## PROBLEMS AND TASKS
1: Decide whether each statement agrees with the 10-demicube text below. For each one, answer yes or no and quote the words of the text that settle it.
(a) The 10-demicube is constructed from the 10-cube by deleting alternated vertices.
(b) Coxeter's name 1_{71} comes from a ring on one of the 3-length branches of the Coxeter-Dynkin diagram.
(c) The vertex figure of the 10-demicube is a rectified 9-simplex.
2: According to the 10-demicube text below, how many edges does the polytope have?

## SUPPLIED TEXT

........

Demidekeract 10-demicube | |
---|---|
Orthogonal projection inside Petrie polygon | |
Type | Uniform 10-polytope |
Family | demihypercube |
9-faces | 532: 20 demienneracts 512 9-simplices |
8-faces | 5300: 180 demiocteracts 5120 8-simplices |
7-faces | 24000: 960 demihepteracts 23040 7-simplices |
6-faces | 64800: 3360 demihexeracts 61440 6-simplices |
5-faces | 115584: 8064 demipenteracts 107520 5-simplices |
4-faces | 142464: 13440 16-cells 129024 5-cells |
Cells | 122880: 15360+107520 {3,3} |
Faces | 61440 {3} |
Edges | 11520 |
Vertices | 512 |
Vertex figure | Rectified 9-simplex |
Schläfli symbol | {3^{1,7,1}} h{4,3^{8}} s{2^{10}} |
Coxeter-Dynkin diagram | |
Coxeter group | D_{10}, [3^{7,1,1}] |
Dual | ? |
Properties | convex |
A demidekeract or 10-demicube is a uniform 10-polytope, constructed from the 10-cube with alternated vertices deleted. It is part of a dimensionally infinite family of uniform polytopes called demihypercubes.
Coxeter named this polytope as 1_{71} from its Coxeter-Dynkin diagram, with a ring on one of the 1-length Coxeter-Dynkin diagram branches.

........

## RAW DATA

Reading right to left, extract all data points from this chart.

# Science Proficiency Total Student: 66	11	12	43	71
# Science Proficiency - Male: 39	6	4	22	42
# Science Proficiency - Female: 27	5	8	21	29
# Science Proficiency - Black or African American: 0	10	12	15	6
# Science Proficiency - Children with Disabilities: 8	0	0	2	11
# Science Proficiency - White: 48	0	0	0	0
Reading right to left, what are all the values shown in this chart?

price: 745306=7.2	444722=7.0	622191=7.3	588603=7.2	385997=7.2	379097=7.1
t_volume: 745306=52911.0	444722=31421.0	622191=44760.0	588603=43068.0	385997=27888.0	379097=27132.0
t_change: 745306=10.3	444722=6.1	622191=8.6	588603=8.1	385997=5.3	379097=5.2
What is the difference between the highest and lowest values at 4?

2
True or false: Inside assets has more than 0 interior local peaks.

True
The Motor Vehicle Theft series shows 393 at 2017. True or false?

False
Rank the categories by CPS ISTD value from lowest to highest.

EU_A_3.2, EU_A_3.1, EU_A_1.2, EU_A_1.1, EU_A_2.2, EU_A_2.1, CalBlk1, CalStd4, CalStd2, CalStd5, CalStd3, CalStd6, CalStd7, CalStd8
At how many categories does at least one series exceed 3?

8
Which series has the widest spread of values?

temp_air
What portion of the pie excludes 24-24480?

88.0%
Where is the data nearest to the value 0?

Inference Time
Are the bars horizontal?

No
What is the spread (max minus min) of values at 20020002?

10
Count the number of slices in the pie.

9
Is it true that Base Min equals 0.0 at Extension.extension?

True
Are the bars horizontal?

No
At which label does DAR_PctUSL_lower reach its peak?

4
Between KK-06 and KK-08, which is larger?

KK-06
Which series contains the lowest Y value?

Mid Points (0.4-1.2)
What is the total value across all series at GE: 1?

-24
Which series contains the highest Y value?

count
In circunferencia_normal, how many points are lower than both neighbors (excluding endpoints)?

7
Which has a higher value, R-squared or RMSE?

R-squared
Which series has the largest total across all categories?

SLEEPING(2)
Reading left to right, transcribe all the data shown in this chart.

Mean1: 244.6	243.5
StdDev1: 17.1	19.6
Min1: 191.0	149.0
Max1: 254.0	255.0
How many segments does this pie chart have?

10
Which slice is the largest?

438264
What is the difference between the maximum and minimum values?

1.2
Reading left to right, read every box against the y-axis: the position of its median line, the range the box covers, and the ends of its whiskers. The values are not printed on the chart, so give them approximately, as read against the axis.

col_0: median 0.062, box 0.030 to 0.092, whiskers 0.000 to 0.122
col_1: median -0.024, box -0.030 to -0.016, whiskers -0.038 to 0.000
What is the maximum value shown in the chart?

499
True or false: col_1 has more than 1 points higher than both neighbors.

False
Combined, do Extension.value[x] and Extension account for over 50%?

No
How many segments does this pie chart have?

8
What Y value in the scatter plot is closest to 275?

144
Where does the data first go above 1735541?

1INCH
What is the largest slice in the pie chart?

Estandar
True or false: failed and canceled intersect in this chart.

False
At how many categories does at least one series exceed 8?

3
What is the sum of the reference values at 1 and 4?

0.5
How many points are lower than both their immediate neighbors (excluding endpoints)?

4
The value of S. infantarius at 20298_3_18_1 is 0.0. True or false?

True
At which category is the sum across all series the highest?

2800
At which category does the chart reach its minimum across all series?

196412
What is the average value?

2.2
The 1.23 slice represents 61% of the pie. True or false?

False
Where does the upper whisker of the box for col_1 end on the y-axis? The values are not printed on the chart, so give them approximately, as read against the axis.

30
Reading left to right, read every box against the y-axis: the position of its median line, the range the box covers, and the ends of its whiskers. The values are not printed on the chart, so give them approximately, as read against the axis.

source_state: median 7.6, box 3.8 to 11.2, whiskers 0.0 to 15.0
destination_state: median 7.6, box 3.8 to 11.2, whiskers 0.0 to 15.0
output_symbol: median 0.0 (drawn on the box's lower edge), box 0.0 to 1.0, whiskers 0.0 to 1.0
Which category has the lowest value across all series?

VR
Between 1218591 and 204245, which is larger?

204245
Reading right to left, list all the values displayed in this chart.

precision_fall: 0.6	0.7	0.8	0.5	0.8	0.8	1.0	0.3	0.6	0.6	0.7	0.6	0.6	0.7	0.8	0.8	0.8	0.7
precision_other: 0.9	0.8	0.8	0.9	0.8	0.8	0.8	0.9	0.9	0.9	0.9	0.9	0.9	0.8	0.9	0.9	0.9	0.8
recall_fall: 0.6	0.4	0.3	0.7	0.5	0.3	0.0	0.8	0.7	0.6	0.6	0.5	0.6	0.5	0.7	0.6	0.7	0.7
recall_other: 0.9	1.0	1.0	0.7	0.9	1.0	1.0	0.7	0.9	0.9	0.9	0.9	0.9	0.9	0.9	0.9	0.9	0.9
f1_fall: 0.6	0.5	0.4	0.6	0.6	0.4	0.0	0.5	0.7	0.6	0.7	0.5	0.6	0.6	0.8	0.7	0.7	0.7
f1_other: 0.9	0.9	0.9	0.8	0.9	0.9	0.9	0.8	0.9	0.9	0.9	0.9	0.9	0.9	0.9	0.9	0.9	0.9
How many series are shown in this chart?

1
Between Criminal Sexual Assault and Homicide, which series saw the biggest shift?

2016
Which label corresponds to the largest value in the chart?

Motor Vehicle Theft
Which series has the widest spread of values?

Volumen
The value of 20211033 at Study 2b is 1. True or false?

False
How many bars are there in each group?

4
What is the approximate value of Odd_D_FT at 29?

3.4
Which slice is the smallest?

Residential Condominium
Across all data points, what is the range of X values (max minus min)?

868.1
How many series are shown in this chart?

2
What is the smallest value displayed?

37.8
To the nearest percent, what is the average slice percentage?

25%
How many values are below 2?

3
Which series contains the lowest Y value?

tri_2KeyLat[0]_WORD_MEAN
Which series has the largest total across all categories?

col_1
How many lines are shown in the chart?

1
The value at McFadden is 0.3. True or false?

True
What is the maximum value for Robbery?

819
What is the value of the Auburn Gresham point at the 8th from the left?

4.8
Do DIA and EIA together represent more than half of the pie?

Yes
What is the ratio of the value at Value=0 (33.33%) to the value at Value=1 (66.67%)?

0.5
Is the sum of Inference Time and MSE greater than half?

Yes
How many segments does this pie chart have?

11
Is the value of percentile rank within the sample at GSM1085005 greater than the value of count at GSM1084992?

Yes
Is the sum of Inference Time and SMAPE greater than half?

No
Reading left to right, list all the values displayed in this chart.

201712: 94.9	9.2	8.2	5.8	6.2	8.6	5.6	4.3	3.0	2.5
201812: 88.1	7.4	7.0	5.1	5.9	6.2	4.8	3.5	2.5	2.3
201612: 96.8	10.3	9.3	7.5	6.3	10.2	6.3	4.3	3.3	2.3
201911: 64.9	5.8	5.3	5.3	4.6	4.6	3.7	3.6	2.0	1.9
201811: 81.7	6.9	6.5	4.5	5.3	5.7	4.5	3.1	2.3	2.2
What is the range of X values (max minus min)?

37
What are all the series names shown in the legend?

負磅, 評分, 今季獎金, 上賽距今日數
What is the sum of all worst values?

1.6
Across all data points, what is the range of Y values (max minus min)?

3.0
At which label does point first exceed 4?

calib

........

## PER-TASK OUTPUTS
1:
(a) Yes: "constructed from the 10-cube with alternated vertices deleted"
(b) No: "with a ring on one of the 1-length Coxeter-Dynkin diagram branches"
(c) Yes: "Rectified 9-simplex"

2: 11520